Minodes is also working with Market Tech, the landlord overseeing Camden’s redevelopment, across a mix of retail, restaurant, residential and office spaces.
One of the biggest players in augmented reality could well have a meaningful impact on retail in the future. Magic Leap’s technology allows a shopper to directly – albeit virtually – connect with a stylist or designer and find perfectly-fitting clothes. The idea is this kind of technology makes shopping more customised and also goes several levels further in feeding the appetite to turn shopping into a special experience.
Women’s fashion brand
2009, Los Angeles
The latest Reformation shop in San Francisco is a poster child of ‘tech-enabled’ retail. Touch screens let customers see all available styles and sizes in-store, and order items they’d like to try on to the changing rooms. Once there, more screens let them request different sizes and colours.
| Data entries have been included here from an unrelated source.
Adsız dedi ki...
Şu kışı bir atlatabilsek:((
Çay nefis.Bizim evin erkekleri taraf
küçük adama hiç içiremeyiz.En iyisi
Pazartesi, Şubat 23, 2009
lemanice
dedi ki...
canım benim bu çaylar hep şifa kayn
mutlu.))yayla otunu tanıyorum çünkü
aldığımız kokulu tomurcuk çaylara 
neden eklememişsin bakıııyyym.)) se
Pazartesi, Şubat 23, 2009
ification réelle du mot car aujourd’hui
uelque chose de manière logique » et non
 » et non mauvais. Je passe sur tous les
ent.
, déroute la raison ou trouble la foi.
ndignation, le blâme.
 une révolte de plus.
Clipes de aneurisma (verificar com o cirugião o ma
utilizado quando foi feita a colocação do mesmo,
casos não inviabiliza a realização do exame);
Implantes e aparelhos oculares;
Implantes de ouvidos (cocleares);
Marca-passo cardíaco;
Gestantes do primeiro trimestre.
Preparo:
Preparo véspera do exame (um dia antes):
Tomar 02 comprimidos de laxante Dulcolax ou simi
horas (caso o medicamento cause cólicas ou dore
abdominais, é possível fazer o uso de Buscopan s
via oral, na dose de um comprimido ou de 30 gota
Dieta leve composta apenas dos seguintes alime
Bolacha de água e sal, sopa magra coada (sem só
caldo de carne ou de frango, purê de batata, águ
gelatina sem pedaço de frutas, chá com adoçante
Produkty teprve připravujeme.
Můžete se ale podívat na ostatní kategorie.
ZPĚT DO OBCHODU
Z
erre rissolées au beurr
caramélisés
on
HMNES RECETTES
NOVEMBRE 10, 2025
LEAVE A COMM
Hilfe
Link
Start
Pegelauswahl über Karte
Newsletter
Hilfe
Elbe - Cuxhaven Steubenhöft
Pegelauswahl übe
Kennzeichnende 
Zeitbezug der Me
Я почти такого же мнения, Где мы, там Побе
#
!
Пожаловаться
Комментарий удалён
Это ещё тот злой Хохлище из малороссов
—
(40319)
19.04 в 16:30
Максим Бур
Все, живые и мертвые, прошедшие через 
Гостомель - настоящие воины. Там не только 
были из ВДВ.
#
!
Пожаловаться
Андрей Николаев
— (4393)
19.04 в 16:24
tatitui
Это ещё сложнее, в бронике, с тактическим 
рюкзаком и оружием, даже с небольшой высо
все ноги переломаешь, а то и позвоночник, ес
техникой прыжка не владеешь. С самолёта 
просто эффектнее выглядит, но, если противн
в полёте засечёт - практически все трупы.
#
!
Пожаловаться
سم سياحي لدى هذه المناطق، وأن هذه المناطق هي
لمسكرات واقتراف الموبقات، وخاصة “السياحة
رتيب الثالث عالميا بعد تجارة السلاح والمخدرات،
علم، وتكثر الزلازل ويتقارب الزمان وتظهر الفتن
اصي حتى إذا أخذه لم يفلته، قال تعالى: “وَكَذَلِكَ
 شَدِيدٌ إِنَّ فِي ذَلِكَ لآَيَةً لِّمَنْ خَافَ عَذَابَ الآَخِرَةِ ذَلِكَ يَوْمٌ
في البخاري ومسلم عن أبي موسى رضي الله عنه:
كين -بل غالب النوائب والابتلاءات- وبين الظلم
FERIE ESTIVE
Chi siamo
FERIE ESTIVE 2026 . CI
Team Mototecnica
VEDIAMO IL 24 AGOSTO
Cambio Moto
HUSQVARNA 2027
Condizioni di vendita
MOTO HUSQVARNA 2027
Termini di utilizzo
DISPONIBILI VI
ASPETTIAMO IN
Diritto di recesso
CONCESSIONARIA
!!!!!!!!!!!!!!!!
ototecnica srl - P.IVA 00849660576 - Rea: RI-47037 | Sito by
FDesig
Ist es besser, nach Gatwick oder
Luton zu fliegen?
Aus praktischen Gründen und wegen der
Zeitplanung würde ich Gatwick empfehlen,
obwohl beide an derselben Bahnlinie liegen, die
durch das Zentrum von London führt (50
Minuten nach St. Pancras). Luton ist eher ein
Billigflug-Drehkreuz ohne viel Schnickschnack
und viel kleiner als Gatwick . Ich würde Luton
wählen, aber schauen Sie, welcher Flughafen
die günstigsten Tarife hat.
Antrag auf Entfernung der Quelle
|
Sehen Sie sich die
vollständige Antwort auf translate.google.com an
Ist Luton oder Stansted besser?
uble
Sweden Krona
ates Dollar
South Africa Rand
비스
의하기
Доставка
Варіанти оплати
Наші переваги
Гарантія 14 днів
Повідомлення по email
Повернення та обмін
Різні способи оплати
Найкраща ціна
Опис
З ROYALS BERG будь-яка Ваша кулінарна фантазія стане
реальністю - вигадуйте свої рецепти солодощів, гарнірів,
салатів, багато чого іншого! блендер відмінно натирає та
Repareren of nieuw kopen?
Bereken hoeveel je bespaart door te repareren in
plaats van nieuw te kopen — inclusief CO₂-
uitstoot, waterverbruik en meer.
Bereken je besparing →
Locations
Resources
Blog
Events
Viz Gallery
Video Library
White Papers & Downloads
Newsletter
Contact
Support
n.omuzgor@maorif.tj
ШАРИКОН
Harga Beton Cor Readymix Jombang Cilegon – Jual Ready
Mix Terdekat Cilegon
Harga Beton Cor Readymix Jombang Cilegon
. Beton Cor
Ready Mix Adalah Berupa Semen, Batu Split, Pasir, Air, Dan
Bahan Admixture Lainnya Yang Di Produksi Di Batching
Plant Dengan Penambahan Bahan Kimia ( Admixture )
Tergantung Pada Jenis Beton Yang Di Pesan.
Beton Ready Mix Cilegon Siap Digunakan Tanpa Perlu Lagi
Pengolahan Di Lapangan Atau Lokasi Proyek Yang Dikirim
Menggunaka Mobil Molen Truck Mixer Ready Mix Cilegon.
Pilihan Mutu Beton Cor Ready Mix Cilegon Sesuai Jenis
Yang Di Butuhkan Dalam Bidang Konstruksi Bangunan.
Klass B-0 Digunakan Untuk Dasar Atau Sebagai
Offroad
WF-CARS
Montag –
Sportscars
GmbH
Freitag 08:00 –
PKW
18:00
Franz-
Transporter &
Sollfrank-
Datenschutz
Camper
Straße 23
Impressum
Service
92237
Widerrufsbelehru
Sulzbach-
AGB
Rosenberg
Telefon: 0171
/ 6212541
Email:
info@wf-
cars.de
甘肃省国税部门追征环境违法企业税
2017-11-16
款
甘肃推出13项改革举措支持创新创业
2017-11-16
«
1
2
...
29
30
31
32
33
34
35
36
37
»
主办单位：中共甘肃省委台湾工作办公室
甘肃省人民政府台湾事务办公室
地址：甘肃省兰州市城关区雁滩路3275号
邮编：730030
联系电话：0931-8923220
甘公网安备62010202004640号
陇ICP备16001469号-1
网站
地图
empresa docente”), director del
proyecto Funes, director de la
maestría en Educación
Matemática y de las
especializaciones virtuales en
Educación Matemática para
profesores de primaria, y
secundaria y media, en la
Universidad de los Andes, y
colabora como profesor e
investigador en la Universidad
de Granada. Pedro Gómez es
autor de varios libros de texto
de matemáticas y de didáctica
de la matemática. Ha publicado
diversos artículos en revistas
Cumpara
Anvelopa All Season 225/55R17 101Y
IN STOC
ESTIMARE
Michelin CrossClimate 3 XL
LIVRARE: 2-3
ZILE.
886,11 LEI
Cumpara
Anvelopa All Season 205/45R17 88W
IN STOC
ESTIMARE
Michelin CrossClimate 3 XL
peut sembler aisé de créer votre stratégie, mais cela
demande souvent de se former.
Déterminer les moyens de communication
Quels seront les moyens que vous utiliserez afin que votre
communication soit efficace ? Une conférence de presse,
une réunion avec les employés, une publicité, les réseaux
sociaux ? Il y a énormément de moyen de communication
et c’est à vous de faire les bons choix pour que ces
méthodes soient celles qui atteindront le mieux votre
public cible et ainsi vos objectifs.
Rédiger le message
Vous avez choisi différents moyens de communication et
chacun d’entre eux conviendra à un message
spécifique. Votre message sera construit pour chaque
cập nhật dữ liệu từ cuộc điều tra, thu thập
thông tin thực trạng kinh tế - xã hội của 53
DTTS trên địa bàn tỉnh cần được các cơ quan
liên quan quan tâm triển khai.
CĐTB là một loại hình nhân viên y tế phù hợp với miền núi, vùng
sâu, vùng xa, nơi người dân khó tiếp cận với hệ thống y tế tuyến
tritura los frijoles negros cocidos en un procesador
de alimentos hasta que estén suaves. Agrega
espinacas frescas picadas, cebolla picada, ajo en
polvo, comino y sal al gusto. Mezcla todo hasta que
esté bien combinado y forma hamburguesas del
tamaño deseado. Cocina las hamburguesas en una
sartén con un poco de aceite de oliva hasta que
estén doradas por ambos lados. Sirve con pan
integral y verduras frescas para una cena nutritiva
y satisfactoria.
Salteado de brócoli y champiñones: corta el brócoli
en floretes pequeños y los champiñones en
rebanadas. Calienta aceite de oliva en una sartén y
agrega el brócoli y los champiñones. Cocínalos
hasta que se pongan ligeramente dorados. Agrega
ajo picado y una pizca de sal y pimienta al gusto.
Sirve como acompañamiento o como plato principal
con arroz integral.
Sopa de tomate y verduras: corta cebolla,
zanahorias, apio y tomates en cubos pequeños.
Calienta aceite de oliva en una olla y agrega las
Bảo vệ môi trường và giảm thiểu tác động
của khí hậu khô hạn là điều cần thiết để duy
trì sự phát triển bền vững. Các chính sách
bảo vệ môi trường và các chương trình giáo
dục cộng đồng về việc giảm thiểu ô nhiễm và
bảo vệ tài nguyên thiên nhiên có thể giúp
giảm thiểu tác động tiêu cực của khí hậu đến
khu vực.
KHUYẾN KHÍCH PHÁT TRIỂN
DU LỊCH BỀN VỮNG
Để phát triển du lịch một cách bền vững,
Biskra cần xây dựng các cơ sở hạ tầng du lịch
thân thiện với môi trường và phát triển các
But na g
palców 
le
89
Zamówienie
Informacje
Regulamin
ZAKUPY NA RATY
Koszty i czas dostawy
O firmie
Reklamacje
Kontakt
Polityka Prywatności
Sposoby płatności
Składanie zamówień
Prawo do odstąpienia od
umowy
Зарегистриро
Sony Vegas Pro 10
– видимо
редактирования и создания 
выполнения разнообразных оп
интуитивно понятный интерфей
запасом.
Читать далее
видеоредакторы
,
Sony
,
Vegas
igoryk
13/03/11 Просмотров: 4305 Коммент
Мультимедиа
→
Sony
How customers behave while shopping is closely watched and analysed, from the time they spend trying things on to what they decide to buy. Receipts are sent via email, so Reformation can then link up customers’ online and offline profiles, and give tailored product suggestions.
Persuading landlords to give up their empty shops for short-term leases wasn’t easy in Appear Here’s early days, but last year it facilitated 4,000 pop-ups. They were mostly in London, although it’s recently also started posting space in Paris and New York. Small independent brands have naturally gravitated to the platform, lured by its flexibility, speed of booking and access to high-footfall locations. But plenty of bigger companies like Coca Cola and Ikea are also using pop-ups to try out new ideas and formats.
Appear Here isn’t alone in the space. In the US it competes with Storefront, which has a similar platform and offer.
Luxury retail solution
Not content with linking up a global empire of 700 luxury fashion houses in 40 countries through its £4bn e-commerce platform, Farfetch is now branching out into retail technology with its ‘store of the future’ suite of tools. The system is designed to pull together what brands know about their customers’ online and in-person shopping habits and preferences to create the ultimate high-end retail experience. The system launched in September in two stores bought by Farfetch for the experiment; Browns in London and Thom Browne in New York. It includes clothes racks which track when items are moved and where they go in shops, changing room mirrors which let customers request different size or colour items, and phone apps which let assistants sell products from anywhere in the shop. It also, crucially, identifies customers from their phones, so staff can tailor their service accordingly. A commercial roll-out is planned for 2018.
A graduate of both John Lewis and Wayra’s incubator schemes, retail tech startup Qudini manages queues, collections and appointments in restaurants, O2 stores and, previously, Argos outlets. It’s one of a host of tech firms promising to improve retailers’ customer relations while gathering data about what goes on in shops.